Growing up as the oldest of 6 with 3 of my siblings being girls, I never could have imagined the treasures they would become to my life. But it wasn’t always that way.
Rebecca came along when I was 7 years old, Sarah when I was 10, and Hannah when I was 16.
At 16, being more into boys, my music, friends and trying to do my own thing; finding out I had yet ANOTHER sister on the way was followed by eye rolling, and storming off to my room. Remembering that night 11 years ago makes me chuckle now, but at the time I’m pretty sure it wasn’t funny to me.
Being so much older than they, it’s safe to say I viewed them more as responsibilities than sisters. But time and life has a way of changing things. I came face to face with that yesterday when I couldn’t stop looking at these pictures of us together, realizing how much my love for them is evolving through the years.
More and more, the faces of the little sisters that used to just get on my nerves are a few of the first to cross my mind when I just want someone to hang out with, or have big news to share.
Time is changing our relationships.
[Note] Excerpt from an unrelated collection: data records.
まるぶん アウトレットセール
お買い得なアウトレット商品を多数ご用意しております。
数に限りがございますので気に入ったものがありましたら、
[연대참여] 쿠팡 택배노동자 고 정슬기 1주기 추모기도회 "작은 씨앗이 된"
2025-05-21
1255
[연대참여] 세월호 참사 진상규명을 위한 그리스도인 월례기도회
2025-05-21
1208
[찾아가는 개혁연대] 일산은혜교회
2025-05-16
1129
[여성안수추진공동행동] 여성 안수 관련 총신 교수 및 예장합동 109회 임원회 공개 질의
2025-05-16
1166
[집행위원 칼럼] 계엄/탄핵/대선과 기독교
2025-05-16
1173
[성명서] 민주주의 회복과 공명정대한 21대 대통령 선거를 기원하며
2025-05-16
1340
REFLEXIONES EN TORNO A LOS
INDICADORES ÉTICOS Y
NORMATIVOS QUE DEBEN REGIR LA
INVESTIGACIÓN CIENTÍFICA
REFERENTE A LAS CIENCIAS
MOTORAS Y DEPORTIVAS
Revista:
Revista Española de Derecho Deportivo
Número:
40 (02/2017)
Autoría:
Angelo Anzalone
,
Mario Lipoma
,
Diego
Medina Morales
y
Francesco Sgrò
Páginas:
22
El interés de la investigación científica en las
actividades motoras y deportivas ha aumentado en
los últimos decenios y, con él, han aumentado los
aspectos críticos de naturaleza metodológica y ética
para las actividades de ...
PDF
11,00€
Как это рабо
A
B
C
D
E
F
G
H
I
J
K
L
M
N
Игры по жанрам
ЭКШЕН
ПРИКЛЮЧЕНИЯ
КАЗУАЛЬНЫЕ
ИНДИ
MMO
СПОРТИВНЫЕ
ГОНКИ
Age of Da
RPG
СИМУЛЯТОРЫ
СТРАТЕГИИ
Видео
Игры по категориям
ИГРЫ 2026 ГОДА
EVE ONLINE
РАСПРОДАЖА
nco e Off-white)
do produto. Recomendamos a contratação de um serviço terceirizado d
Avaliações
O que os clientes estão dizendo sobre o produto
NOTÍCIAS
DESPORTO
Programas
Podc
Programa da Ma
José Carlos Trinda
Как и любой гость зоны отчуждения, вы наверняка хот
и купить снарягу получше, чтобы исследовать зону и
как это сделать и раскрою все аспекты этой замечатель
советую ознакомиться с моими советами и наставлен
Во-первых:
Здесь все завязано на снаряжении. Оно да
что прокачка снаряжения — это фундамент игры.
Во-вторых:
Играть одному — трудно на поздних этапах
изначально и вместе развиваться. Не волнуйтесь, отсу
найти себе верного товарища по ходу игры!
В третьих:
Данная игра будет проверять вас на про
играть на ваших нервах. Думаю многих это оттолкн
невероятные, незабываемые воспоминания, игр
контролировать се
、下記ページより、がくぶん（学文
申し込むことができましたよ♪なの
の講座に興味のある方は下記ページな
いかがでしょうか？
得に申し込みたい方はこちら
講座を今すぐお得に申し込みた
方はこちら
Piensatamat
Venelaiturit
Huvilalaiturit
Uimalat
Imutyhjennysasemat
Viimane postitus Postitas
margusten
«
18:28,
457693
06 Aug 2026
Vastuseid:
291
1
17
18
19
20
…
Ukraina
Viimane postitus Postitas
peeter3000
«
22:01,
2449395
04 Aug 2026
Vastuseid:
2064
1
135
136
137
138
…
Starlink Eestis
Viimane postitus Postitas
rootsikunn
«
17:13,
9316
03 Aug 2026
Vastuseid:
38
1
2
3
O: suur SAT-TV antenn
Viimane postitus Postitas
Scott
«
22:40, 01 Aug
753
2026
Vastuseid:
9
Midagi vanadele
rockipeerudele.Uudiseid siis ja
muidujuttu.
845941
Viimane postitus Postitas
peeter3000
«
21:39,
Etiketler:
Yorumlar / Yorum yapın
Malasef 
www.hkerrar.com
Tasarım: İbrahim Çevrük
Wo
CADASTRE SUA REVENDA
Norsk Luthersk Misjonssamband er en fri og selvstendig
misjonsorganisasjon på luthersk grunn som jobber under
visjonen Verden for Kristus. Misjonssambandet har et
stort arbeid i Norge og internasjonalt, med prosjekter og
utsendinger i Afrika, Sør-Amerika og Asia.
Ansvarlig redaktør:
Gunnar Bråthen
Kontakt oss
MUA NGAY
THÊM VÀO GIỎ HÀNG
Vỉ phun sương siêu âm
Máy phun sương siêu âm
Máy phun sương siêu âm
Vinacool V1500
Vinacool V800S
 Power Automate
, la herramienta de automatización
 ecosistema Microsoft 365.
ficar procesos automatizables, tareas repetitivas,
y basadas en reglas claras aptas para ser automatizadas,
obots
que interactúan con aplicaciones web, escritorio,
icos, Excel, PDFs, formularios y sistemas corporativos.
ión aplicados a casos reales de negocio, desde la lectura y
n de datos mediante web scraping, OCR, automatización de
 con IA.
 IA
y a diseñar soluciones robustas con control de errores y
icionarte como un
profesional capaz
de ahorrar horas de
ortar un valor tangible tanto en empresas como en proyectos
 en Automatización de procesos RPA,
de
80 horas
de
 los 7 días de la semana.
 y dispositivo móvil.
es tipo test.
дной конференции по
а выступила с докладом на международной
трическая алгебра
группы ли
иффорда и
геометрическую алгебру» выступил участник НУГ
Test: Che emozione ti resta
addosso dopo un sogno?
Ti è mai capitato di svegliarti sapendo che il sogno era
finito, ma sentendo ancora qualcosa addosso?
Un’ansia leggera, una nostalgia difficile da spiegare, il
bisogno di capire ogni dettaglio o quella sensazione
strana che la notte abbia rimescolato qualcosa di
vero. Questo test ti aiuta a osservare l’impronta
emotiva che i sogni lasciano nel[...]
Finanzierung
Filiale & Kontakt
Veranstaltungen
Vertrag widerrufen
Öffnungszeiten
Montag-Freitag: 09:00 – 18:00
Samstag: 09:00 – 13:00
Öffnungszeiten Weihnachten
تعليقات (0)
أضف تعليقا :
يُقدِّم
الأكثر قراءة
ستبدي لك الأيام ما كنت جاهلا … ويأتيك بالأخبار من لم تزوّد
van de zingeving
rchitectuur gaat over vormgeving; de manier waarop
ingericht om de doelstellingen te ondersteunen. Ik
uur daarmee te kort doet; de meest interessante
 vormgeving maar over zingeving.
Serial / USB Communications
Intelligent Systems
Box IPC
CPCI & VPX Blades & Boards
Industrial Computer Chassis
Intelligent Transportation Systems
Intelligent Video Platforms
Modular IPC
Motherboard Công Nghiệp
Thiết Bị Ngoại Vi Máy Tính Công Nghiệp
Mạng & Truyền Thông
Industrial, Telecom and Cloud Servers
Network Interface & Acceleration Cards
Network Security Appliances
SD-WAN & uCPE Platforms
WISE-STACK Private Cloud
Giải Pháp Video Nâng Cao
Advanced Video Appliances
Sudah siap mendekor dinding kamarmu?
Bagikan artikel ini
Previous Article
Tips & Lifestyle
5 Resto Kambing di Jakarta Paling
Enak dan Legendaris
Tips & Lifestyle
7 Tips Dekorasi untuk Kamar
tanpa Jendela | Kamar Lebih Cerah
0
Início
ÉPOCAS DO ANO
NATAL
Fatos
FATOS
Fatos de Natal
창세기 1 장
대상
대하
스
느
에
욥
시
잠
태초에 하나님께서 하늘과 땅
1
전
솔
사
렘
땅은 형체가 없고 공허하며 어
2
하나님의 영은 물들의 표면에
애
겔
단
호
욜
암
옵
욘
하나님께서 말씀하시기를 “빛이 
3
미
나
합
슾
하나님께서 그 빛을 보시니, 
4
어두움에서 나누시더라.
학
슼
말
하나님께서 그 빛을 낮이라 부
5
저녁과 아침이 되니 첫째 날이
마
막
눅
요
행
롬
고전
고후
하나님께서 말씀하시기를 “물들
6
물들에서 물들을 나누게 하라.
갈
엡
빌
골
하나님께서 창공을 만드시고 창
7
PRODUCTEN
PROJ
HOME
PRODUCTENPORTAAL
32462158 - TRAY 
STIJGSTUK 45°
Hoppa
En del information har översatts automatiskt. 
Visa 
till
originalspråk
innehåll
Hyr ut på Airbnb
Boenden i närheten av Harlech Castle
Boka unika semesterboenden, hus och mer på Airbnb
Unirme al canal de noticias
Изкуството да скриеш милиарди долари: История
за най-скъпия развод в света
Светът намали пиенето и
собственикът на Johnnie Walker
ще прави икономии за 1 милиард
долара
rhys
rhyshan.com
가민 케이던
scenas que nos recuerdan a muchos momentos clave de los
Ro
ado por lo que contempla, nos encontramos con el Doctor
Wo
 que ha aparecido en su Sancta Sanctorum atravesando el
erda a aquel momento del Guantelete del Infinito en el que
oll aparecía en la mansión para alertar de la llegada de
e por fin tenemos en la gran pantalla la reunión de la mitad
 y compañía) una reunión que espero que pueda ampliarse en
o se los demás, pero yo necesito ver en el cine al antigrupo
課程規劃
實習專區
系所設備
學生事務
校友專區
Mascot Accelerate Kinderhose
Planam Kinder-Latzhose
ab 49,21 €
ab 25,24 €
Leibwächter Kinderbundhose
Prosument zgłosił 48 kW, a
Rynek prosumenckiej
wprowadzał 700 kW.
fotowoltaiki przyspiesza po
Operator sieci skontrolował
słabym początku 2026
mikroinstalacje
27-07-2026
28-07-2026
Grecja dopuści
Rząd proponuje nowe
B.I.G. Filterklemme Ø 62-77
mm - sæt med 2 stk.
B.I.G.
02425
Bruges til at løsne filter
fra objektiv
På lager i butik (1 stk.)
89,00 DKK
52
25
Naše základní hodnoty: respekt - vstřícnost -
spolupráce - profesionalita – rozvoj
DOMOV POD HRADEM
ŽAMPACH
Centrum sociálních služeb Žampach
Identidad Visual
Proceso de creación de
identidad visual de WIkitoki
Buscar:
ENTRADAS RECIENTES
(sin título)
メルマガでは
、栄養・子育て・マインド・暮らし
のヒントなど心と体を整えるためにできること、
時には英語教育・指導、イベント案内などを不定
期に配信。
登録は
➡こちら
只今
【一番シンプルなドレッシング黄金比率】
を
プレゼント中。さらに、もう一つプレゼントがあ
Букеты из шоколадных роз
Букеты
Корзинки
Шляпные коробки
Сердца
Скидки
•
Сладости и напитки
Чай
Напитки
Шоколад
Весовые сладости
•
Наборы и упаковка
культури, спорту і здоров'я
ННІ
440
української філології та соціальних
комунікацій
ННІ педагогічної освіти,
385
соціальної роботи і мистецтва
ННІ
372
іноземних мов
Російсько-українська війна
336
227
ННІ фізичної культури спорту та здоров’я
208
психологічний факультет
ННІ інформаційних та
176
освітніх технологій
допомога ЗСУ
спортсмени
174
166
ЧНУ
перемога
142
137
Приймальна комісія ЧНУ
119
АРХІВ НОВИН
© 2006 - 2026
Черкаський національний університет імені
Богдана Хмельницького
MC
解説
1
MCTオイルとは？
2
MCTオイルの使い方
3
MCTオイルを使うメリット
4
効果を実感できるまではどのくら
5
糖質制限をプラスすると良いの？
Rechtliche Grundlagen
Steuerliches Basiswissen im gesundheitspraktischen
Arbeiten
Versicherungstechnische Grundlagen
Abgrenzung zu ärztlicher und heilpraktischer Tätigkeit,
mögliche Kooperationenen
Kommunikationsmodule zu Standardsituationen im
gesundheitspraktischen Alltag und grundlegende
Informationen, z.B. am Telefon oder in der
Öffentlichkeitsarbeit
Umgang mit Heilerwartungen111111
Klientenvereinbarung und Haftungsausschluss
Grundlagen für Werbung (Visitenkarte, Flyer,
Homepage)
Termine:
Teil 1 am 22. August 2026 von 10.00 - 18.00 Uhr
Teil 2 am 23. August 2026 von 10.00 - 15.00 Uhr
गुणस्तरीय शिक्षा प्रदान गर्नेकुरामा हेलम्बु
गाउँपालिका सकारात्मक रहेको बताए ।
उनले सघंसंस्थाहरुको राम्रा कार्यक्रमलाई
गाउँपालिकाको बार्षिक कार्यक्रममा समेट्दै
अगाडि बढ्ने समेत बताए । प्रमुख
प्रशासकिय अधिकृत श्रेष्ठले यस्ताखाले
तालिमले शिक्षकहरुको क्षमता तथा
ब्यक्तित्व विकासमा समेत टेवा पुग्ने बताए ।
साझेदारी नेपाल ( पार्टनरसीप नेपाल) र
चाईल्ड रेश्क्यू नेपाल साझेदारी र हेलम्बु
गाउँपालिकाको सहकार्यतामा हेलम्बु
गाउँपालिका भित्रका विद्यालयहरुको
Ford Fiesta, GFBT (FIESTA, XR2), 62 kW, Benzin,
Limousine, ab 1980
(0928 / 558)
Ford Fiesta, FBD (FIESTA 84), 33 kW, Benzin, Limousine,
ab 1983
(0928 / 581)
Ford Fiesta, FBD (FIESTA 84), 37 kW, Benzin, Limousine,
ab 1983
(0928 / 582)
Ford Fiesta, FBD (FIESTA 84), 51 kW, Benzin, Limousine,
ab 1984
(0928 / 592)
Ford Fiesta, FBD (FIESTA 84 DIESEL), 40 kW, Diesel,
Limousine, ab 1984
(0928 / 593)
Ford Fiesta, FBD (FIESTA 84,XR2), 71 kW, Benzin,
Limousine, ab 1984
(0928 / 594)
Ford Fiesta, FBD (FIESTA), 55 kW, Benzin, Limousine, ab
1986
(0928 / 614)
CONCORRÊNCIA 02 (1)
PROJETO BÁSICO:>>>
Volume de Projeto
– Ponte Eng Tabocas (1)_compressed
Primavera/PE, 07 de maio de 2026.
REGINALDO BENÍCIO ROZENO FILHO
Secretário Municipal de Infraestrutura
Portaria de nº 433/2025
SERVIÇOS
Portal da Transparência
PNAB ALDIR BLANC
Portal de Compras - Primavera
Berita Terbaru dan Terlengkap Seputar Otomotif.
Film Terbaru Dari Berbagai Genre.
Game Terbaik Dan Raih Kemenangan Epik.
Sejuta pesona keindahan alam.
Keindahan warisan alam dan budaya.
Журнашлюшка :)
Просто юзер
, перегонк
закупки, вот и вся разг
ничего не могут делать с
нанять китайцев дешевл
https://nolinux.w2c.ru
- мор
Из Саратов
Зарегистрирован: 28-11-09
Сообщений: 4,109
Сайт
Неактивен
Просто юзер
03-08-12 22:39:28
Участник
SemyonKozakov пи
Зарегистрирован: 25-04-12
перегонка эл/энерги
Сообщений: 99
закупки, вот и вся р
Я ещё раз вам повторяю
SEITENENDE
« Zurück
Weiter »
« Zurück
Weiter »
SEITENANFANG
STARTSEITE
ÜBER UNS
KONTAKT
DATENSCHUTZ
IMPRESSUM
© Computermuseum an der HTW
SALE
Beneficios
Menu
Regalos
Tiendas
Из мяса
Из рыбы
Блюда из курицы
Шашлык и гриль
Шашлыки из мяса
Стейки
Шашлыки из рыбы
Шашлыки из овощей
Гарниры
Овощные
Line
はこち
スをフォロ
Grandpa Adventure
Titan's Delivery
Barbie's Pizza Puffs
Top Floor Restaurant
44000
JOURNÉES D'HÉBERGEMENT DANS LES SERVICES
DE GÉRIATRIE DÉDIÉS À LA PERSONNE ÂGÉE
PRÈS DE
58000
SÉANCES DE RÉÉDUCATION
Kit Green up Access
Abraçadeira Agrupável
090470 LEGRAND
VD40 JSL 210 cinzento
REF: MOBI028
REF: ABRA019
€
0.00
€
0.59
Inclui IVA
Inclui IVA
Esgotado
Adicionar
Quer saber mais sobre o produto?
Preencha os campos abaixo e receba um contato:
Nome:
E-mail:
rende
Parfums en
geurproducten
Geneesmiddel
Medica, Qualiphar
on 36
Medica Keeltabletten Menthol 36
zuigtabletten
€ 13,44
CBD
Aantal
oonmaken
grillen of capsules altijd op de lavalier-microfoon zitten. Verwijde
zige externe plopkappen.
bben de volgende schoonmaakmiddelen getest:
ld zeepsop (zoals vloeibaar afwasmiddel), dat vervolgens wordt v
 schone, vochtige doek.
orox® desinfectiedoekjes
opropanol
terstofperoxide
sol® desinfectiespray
Making it so beautiful and so precious.
Relationships can be temporary, fickle things. People walk into our lives and they walk out again. But there’s something so very precious to me in the enduring love of a sister. No matter how rocky the road gets between us, still there is safety in the unconditional bond we share.
It’s this unspoken, mutual understanding that we might fight, but not making up isn’t an option.
The truth might hurt, but I’ll love you enough to speak it in love anyway.
We might not always agree, but I’ll always be there.
You might fall, but I’ll be there to pick you up again.
We might not always like each other, but my love is here to stay.
This kind of love, this sister love – is a gift.
And I can’t help but wonder if this kind of love and bond was never intended to be exclusive to blood sisters. Maybe it’s meant for even more than that.